Kuredo: Look, an island! Look, another one!
So there we were, on a dinky little seaplane that propelled us through blue skies and fluffy clouds. Our holiday destination awaited us somewhere over the glittering horizon. As we left humdrum Male behind, a swarm of tiny islands beckoned ahead. We soared over beautiful shades of blue and turquoise waters. We admired golden sand banks rising majestically out of the sea. We pointed out small, picturesque deserted islands with spots of green growth. Larger inhabited ones, crowded with squat buildings. So many leafy resorts with soft sandy beaches and dark wooden villas curving gracefully out into the colourful waters. You could easily imagine the chilled out occupants relaxing in luxury below us. This was the stuff of dream holidays. The only reason for attempting the insanity of long haul flights with a toddler. And it was almost within our grasp. Everyone was looking pretty enthusiastic about the prospect of landing on one of these little pieces of paradise. There were lots of oohs and aahs barely heard over the deafening roar of the engines. “Look! An island!”, squealed the Rascal. “Look! Another island!”.
After about twenty islands had passed by below, the crushing heat and the effect of lengthy journeys to get here began to take their toll on all the passengers. Enthusiasm for the flight waned. Counting clouds and pretty islands was fun for a while, then grew repetitive as the temperature steadily climbed and sweat began flowing freely. When they promised an hours scenic flight on a seaplane they forgot to mention that this one did not have any form of air conditioning at all. Not even a cracked window. The excitement of being on a seaplane could only sustain the group of weary travellers for so long. We were all desperate to finally land and get a breath of fresh air. Preferably a shower and some lighter clothing before collapsing. All those islands were looking very good to us.
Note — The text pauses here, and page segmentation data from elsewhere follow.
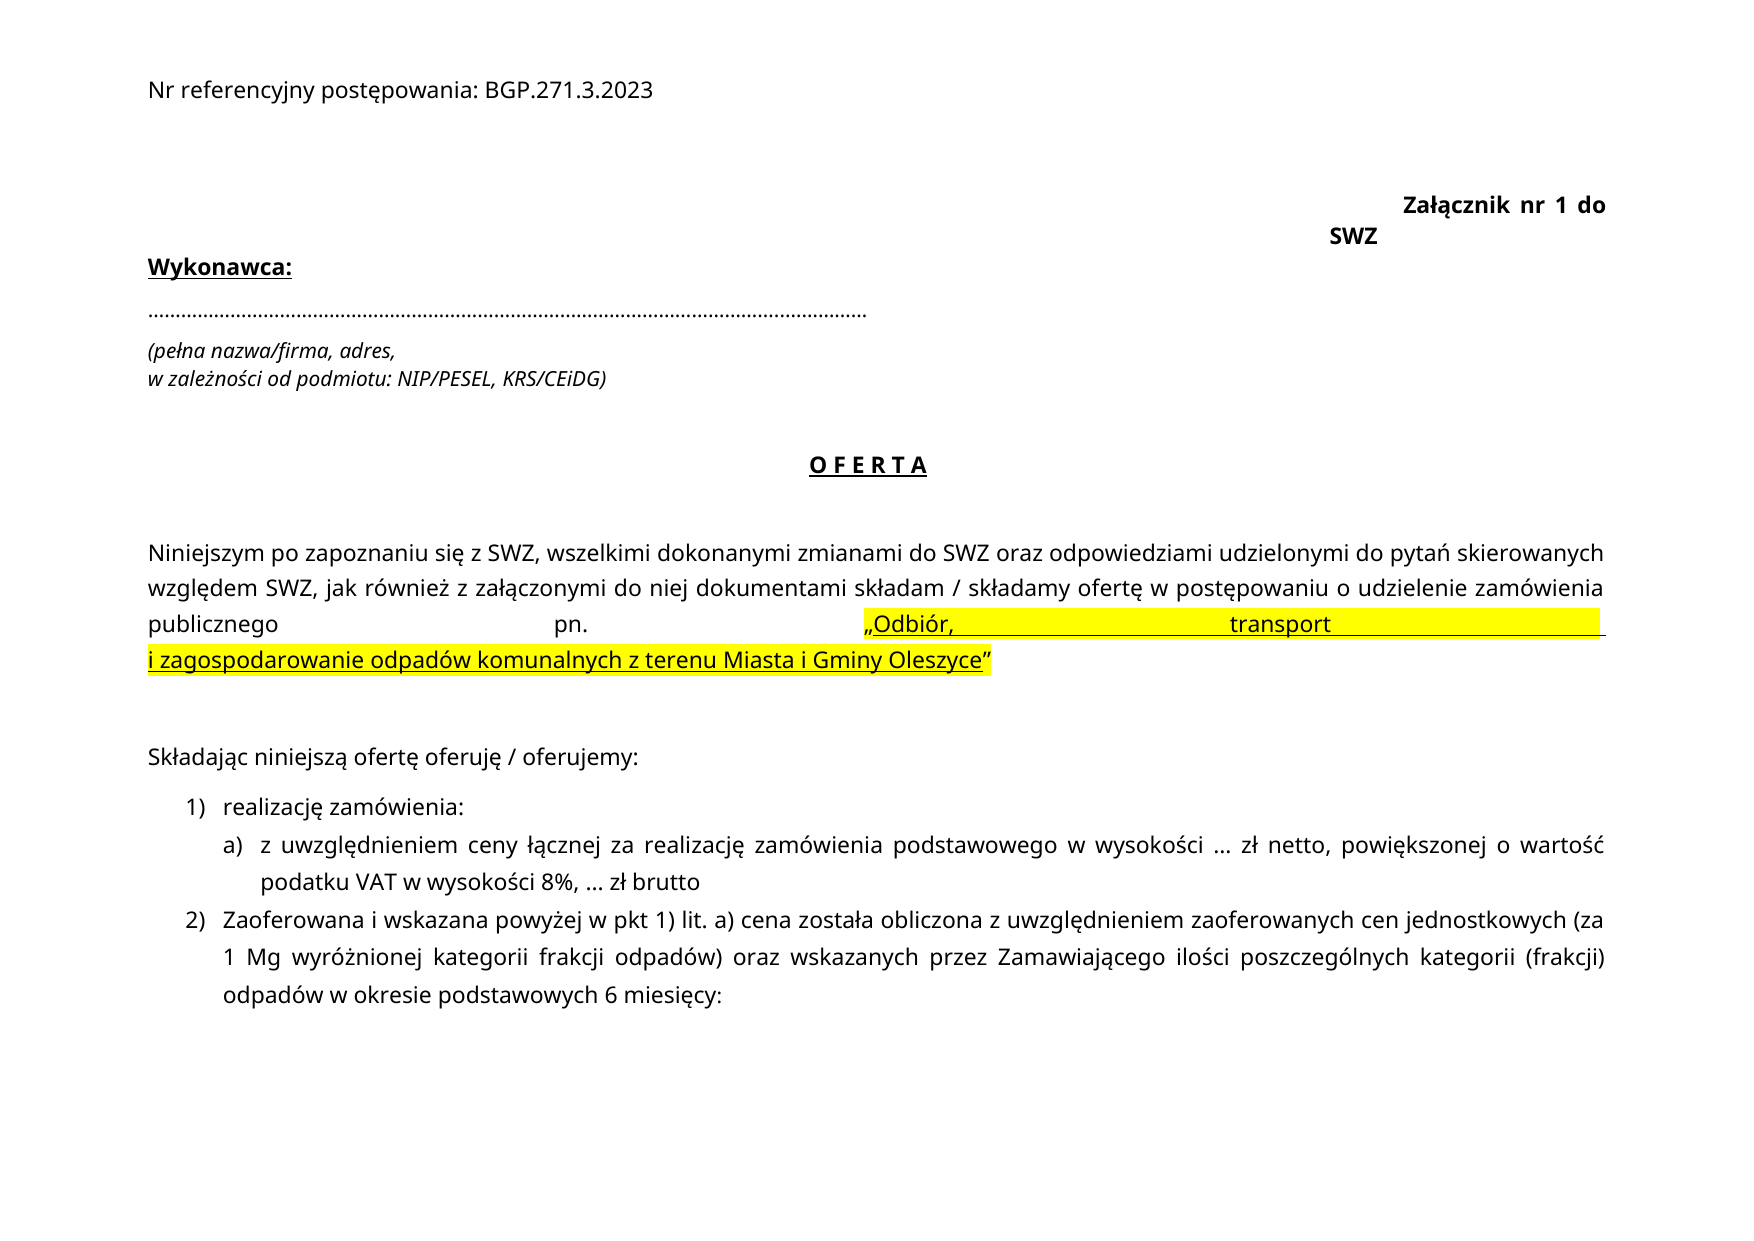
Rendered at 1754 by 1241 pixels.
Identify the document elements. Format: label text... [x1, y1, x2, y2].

text ……………………………………………………………………………………………………..…………… [148, 295, 986, 323]
text O F E R T A [129, 449, 1606, 480]
list z uwzględnieniem ceny łącznej za realizację zamówienia podstawowego w wysokości … zł netto, powiększonej o wartość podatku VAT w wysokości 8%, … zł brutto [223, 829, 1606, 897]
text Załącznik nr 1 do SWZ [1329, 189, 1606, 251]
list realizację zamówienia: [185, 791, 1606, 822]
text Składając niniejszą ofertę oferuję / oferujemy: [148, 741, 1606, 772]
list Zaoferowana i wskazana powyżej w pkt 1) lit. a) cena została obliczona z uwzględnieniem zaoferowanych cen jednostkowych (za 1 Mg wyróżnionej kategorii frakcji odpadów) oraz wskazanych przez Zamawiającego ilości poszczególnych kategorii (frakcji) odpadów w okresie podstawowych 6 miesięcy: [185, 904, 1606, 1010]
text Niniejszym po zapoznaniu się z SWZ, wszelkimi dokonanymi zmianami do SWZ oraz odpowiedziami udzielonymi do pytań skierowanych względem SWZ, jak również z załączonymi do niej dokumentami składam / składamy ofertę w postępowaniu o udzielenie zamówienia publicznego pn. „Odbiór, transport i zagospodarowanie odpadów komunalnych z terenu Miasta i Gminy Oleszyce” [148, 536, 1606, 676]
text (pełna nazwa/firma, adres, w zależności od podmiotu: NIP/PESEL, KRS/CEiDG) [148, 336, 986, 393]
text Wykonawca: [148, 251, 1606, 282]
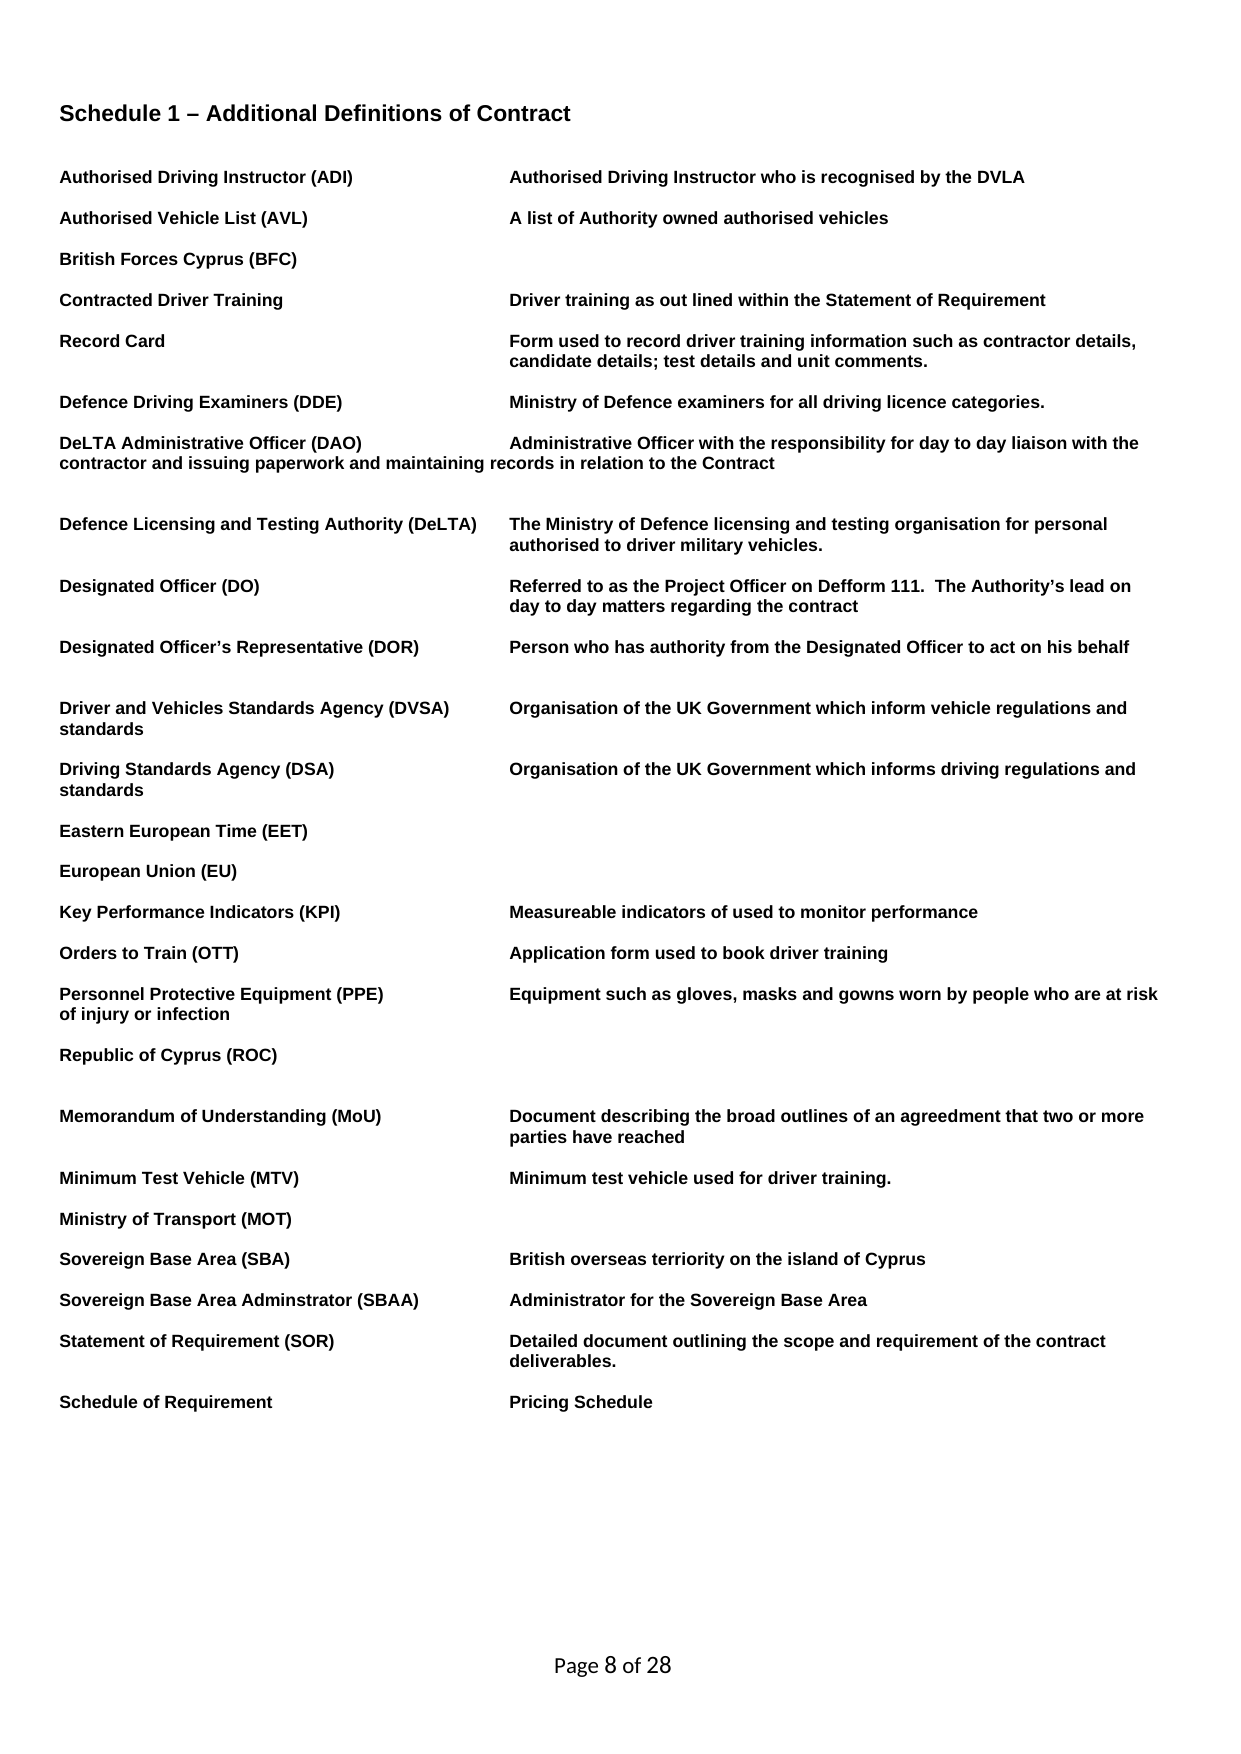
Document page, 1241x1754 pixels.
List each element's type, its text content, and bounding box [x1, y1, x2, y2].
There would be a brief spark of interest as yet another perfect one appeared temptingly close below us. An unheard sigh as the plane relentlessly droned on past. Everyone grew quieter. And sleepier. It was a plane full of zombie passengers that finally bumped back down to the ocean and shuddered to a stop alongside one of those identical island jetties. We had arrived. Kuredo Resort would be our home away from home for the next ten nights.
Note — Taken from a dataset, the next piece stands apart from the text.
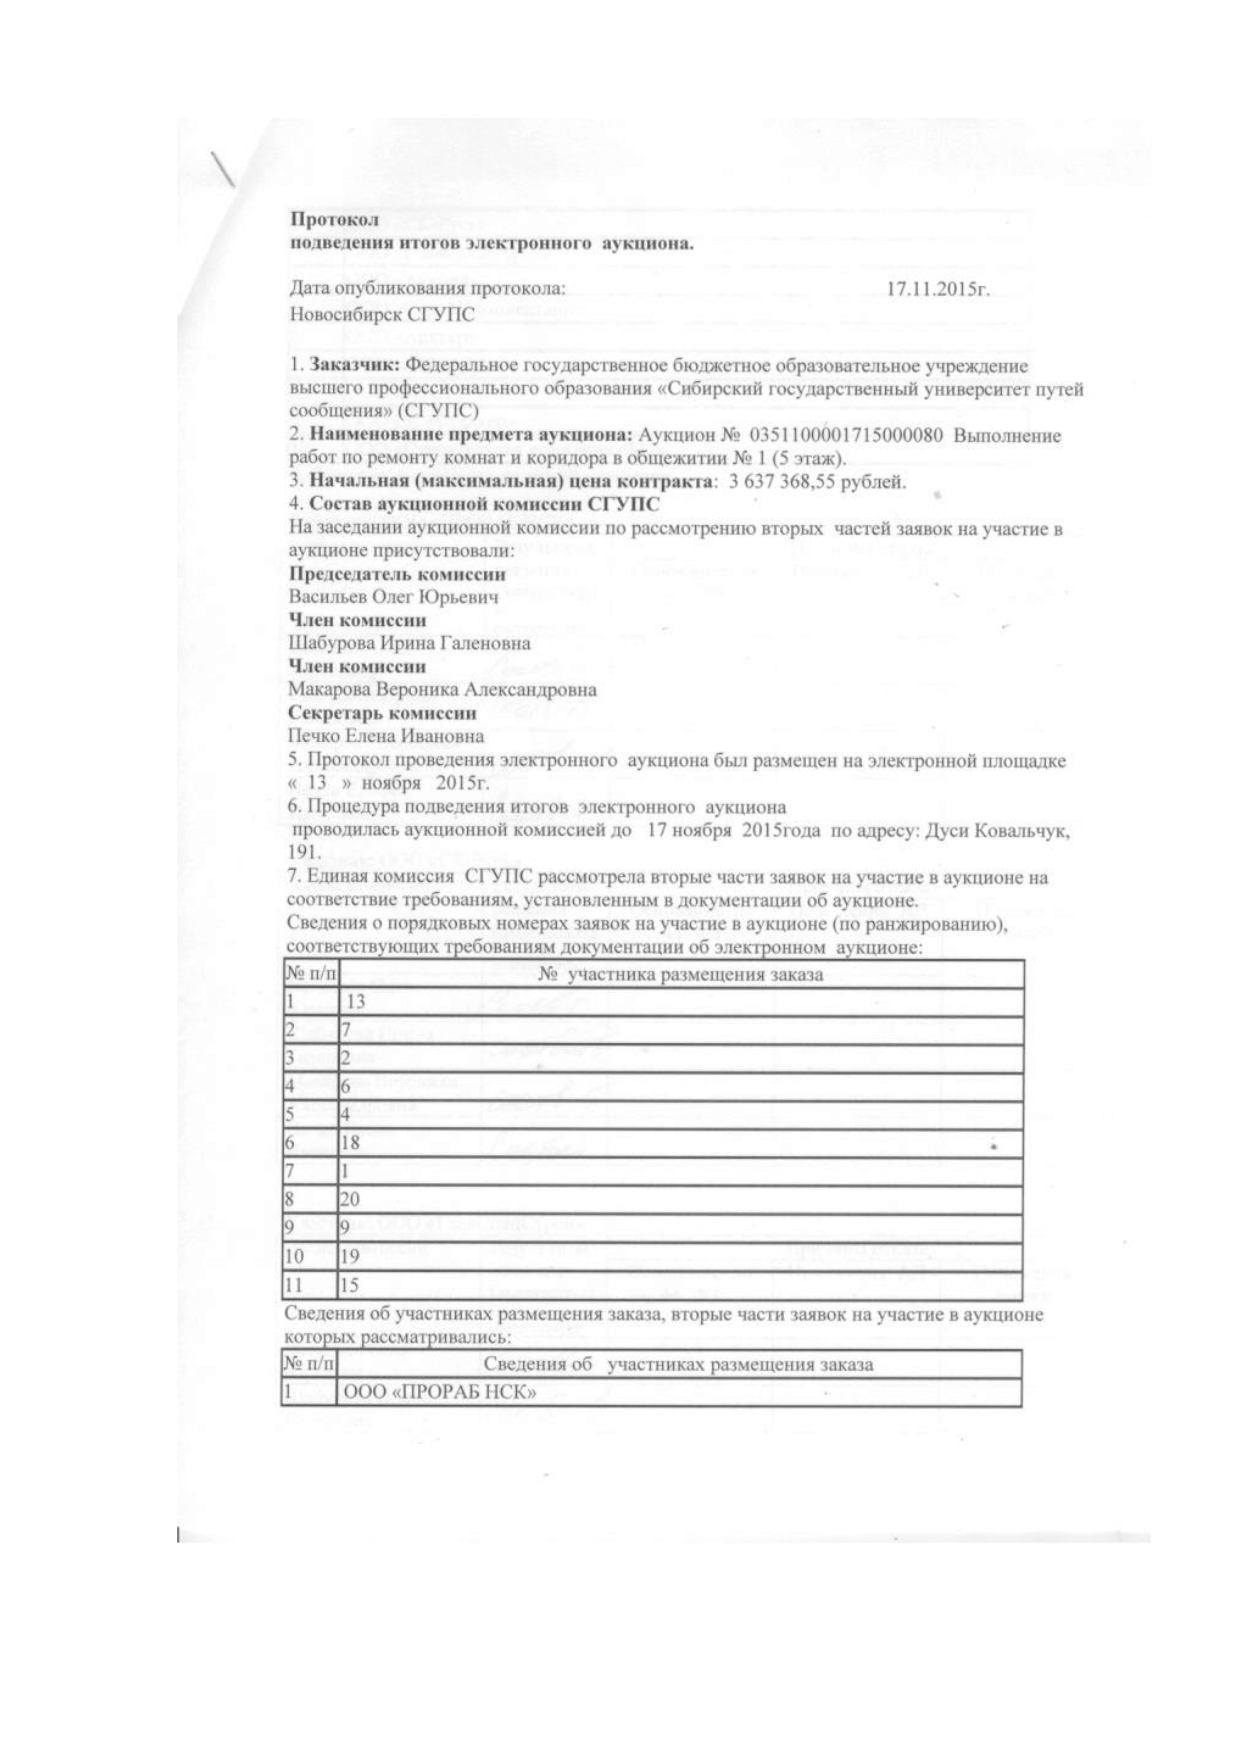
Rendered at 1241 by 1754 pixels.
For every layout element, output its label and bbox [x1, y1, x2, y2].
We tumbled out of the plane, gasping in sweet and fresh (though super-heated) air and squinting in the sunlight. A smiling row of hand-shaking strangers were waiting to greet us on the dock. All Very Important Staff, or something. We were too tired to listen and be impressed. We’d have happily shaken hands with anyone if it meant we could finally sleep afterwards. Even the drumming band at the reception bar failed to interest the Rascal. The tray of iced tea that arrived at our table while we were getting checked in was a different matter altogether. All our eyes lit up at the sight of chilled liquid. The server explained “Is OK for *points at baby*”. We took that to mean that it wouldn’t poison our son if we let him have it. Caffeine probably wasn’t the best idea for a toddler, but the poor mite looked about ready to drop from the intense heat at that point. He got a rare free pass to guzzle the lot. And he did. In almost one gulp, little sweat-slippery hands grasping it over mine, for fear someone might take it away before he had sucked up every last drop in the straw. He looked about for more, but it wasn’t forthcoming. He eyed up my glass. I started gulping it faster and passed him the warm water bottle instead. He decided he wasn’t that thirsty.
One exciting golf-cart journey later (“A truck, a truck!”) and we were exploring our beach bungalow accommodation. Pretty basic, but pleasant. Not especially toddler-friendly, particularly the outdoor bathroom. However we were going to be perfectly happy sitting on our porch looking through the trees at a beautiful white sandy beach every day. We had a bit of a wait for luggage before we could shower away the sweaty remnants of the journey. After catching the tail end of lunch at the restaurant in an attempt to replenish our energy levels, the next priority was a short nap. We lay all together, zonked out on the thankfully large bed. Not one of us stirred for four hours. Despite the rejuvenating nap and interesting new surroundings, we had a very brief dinner with a toddler that looked fit to drop his head into his plate of food at any moment. We weren’t much better. All the friendly advances from the waiters were sternly rebuffed by the Rascal. They backed off quickly as he displayed his ‘mess with me and I will create a scene’ face. We snuck in one cocktail before the siren call of the bed called us back. I have little memory of that evening other than vast relief at an air-conditioned room and the prospect of a lot more sleep. The island was ready for us, but we weren’t quite ready for the island.